2.2. There are n-workers which retrieve work from the work queue. They write small input files to the disk and start an external process to carry out the actual computation. After the external process has finished output-files in the size of 10-15 MB need to be read in from the file-system and to be parsed accordingly. Finally, the worker places the results in the result-queue and carry on with the next item from the work queue.
The access to the file-system utilizing both of the disks is distributed evenly among the worker-processes.
Observations
4.1. From 0 - 10 workers there is an almost linear speed-up for both multi-threading and multi-processing. Increasing from 10 to 28 workers there is a reasonable but sub-linear speed-up in case of multi-processing but almost no increase in case of multi-threading.
4.2. We did extensive timings for multi-threading and found that the time for the computation stays almost constant with a negligible increase when increasing the numbers of workers.

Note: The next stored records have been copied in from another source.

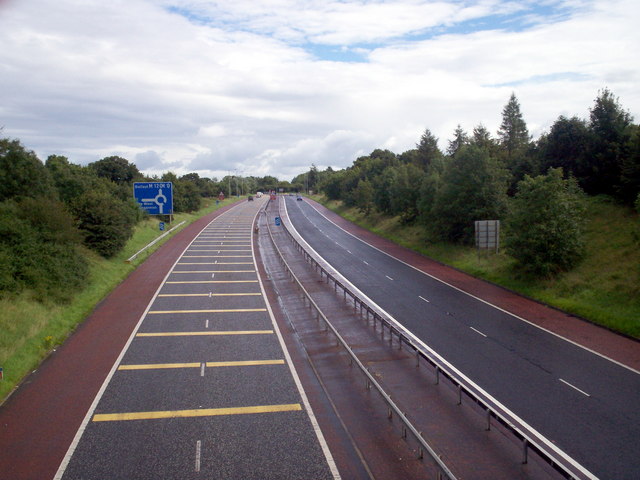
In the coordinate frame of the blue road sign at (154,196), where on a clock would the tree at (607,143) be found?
The tree is roughly at 10 o'clock from the blue road sign.

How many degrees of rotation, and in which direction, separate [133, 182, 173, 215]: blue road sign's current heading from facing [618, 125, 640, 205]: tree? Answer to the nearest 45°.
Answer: approximately 45° to its left

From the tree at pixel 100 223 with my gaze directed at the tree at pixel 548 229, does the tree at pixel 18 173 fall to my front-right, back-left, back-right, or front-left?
back-right

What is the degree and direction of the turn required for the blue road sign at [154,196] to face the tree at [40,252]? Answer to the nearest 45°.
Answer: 0° — it already faces it

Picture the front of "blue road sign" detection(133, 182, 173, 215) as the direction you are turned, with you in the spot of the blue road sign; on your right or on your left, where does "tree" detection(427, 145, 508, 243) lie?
on your left

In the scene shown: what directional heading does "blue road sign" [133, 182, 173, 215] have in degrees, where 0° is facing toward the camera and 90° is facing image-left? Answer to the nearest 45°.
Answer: approximately 0°

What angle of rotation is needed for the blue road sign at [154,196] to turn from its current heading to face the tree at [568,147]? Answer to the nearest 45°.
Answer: approximately 90° to its left
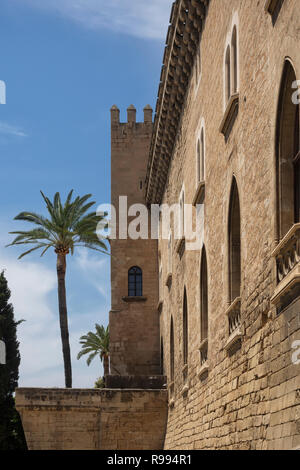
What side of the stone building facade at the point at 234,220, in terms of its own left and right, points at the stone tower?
right

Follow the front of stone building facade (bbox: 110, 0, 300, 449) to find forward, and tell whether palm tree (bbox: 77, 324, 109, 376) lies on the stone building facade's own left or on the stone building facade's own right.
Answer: on the stone building facade's own right

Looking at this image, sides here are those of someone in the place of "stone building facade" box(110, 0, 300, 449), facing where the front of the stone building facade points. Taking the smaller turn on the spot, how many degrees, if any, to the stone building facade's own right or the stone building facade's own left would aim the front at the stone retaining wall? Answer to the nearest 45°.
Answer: approximately 90° to the stone building facade's own right

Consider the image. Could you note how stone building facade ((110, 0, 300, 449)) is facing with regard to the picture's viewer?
facing to the left of the viewer

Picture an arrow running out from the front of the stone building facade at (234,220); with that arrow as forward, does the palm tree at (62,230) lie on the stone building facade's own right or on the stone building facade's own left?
on the stone building facade's own right
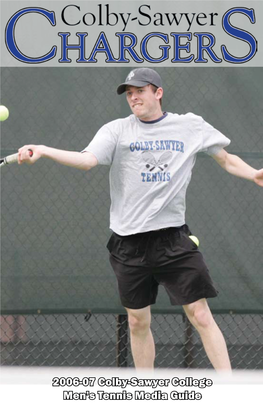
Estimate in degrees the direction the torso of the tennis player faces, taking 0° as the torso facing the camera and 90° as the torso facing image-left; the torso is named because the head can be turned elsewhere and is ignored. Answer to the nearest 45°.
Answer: approximately 0°
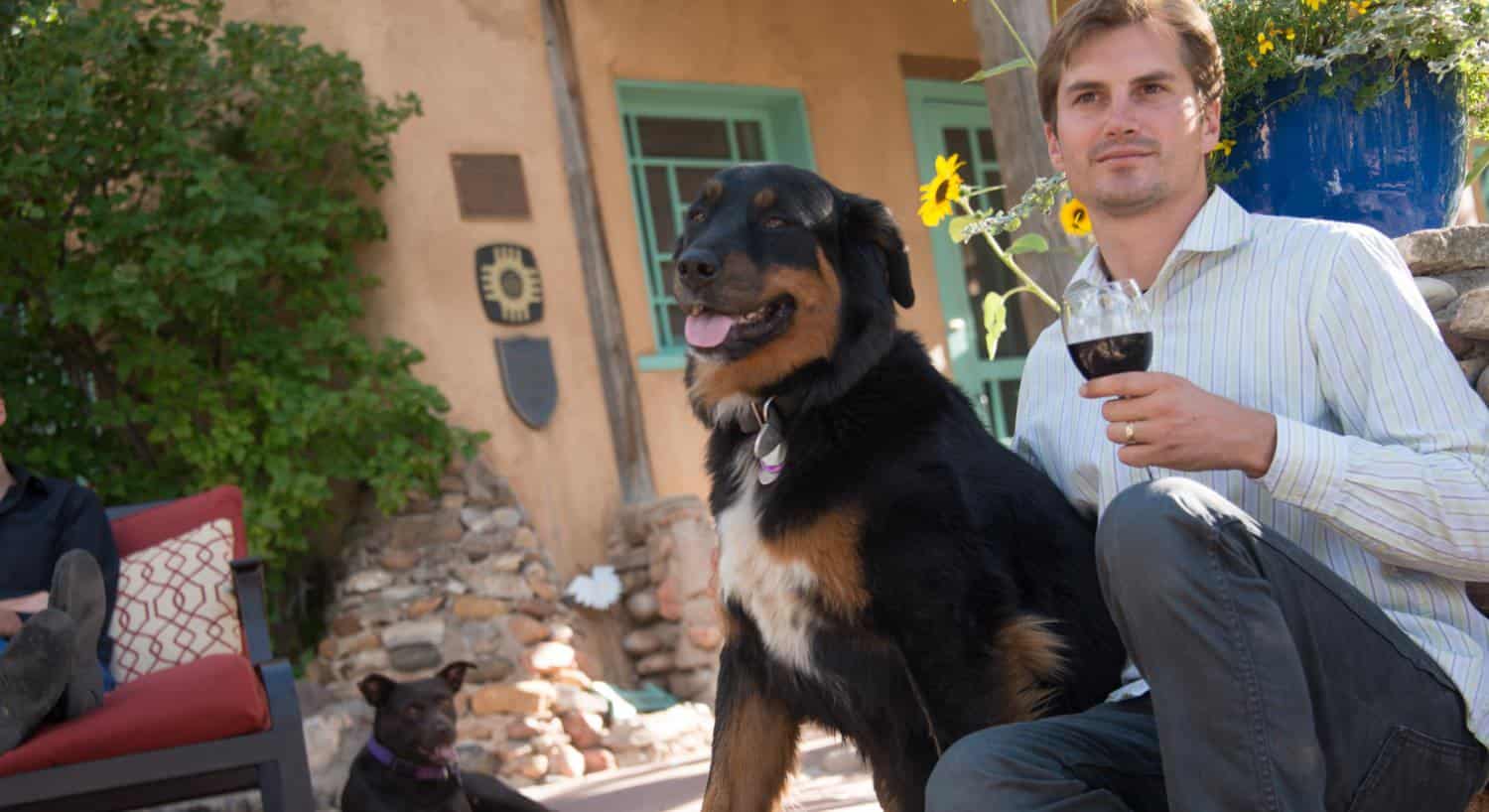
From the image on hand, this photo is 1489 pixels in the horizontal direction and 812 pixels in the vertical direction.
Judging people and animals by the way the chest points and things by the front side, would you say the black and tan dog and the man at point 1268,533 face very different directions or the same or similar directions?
same or similar directions

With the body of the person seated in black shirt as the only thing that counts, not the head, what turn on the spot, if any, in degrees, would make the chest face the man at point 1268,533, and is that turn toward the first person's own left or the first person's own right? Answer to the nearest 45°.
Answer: approximately 45° to the first person's own left

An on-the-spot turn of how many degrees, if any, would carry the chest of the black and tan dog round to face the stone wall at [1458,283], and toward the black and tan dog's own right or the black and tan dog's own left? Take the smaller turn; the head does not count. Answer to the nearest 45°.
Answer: approximately 135° to the black and tan dog's own left

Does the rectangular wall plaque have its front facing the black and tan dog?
yes

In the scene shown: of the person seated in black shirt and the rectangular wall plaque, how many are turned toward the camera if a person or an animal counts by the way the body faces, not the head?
2

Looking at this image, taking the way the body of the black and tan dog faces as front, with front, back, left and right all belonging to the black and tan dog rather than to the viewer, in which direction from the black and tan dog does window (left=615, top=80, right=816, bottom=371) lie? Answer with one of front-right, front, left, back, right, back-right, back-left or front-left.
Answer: back-right

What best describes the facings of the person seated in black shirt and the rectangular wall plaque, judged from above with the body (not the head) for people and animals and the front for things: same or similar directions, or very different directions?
same or similar directions

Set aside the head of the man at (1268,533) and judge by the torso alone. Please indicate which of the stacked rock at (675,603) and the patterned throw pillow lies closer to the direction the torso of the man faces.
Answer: the patterned throw pillow

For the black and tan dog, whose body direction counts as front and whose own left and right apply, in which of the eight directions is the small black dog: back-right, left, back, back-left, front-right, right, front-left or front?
right

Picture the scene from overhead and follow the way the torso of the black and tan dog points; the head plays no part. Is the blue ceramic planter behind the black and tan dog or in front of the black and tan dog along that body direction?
behind

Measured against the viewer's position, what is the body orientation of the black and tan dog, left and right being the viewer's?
facing the viewer and to the left of the viewer

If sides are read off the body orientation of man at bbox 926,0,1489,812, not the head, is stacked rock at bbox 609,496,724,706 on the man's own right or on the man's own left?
on the man's own right

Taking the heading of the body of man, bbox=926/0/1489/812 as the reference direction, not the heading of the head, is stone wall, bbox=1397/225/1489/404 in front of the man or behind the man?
behind

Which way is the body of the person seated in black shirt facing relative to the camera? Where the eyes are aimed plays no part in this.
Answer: toward the camera

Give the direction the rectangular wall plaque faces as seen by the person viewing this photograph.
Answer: facing the viewer
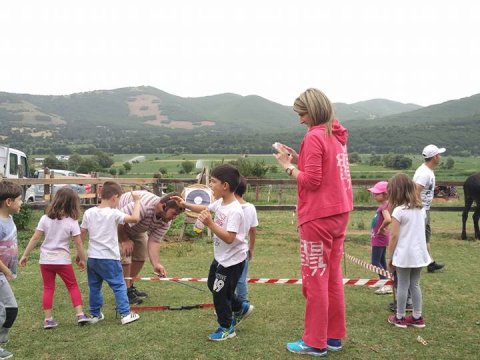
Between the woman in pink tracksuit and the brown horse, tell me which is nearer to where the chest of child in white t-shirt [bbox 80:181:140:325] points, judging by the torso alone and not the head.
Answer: the brown horse

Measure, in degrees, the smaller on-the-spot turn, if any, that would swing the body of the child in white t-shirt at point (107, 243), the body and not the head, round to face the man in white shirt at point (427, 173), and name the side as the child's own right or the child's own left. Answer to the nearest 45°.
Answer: approximately 45° to the child's own right

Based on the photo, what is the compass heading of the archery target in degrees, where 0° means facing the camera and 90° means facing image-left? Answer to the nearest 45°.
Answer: approximately 0°

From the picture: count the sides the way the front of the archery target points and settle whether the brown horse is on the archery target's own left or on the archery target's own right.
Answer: on the archery target's own left

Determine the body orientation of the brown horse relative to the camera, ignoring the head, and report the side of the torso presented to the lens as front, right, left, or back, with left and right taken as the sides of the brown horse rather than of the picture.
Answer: right

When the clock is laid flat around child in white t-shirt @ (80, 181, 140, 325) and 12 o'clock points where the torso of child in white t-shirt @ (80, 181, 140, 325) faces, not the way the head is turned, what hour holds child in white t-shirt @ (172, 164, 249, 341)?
child in white t-shirt @ (172, 164, 249, 341) is roughly at 3 o'clock from child in white t-shirt @ (80, 181, 140, 325).
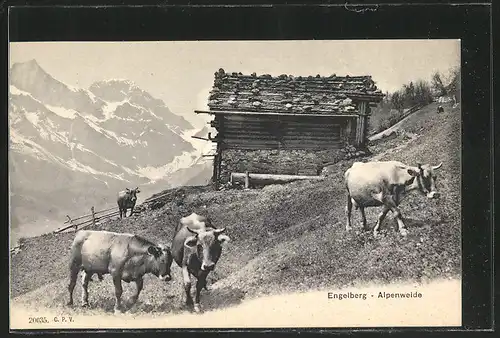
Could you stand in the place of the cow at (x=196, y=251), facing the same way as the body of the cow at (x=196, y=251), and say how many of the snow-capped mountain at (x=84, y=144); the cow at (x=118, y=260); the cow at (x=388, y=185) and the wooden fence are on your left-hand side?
1

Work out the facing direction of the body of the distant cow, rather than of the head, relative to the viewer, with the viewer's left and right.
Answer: facing the viewer and to the right of the viewer

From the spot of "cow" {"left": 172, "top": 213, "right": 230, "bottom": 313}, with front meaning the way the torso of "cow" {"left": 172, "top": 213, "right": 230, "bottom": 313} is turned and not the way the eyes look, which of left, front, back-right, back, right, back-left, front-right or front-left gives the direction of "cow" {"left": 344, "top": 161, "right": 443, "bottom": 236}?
left

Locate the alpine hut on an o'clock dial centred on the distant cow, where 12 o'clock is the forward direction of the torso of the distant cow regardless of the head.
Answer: The alpine hut is roughly at 11 o'clock from the distant cow.

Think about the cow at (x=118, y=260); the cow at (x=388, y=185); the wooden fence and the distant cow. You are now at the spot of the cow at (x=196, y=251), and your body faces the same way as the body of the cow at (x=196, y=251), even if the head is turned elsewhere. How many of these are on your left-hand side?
1

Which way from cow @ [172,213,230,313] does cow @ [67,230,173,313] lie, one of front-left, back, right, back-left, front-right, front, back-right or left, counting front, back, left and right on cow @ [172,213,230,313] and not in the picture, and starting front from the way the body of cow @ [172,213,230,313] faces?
right

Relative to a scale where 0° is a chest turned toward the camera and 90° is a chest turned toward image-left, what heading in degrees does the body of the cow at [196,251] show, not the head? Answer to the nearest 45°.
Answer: approximately 0°

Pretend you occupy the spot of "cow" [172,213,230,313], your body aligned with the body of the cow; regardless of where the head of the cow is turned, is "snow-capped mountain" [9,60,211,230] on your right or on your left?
on your right

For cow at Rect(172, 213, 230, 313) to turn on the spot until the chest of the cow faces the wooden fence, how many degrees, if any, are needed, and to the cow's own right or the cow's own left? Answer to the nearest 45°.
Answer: approximately 180°

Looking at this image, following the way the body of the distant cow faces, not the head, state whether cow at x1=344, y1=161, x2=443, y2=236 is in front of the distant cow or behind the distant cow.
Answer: in front

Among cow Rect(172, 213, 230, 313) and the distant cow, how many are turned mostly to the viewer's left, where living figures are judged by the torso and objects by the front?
0

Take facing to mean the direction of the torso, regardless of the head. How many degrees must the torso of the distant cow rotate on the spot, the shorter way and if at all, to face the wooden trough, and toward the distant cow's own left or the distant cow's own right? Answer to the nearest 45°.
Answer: approximately 45° to the distant cow's own left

In contrast, when increasing the number of workers from 10 - 40 the time for reading the files from the disks dramatically increases and causes the cores into idling.
4.3. In the case of multi-processing, the workers seem to be rightly able to take full advantage of the two independent file-IO-channels (RAID and SSD) and out-perform multi-threading by far.
Finally the question: What is the bottleneck in case of multi-threading and how can we circumvent it?
Note 1: Avoiding file-system access altogether is not an option, since the external process is a third party software.
Note 2: I'm aware of these answers, but they don't address my question.
Update 2019 On a different machine with 18 cores and Windows 10 we observe exactly the same behavior.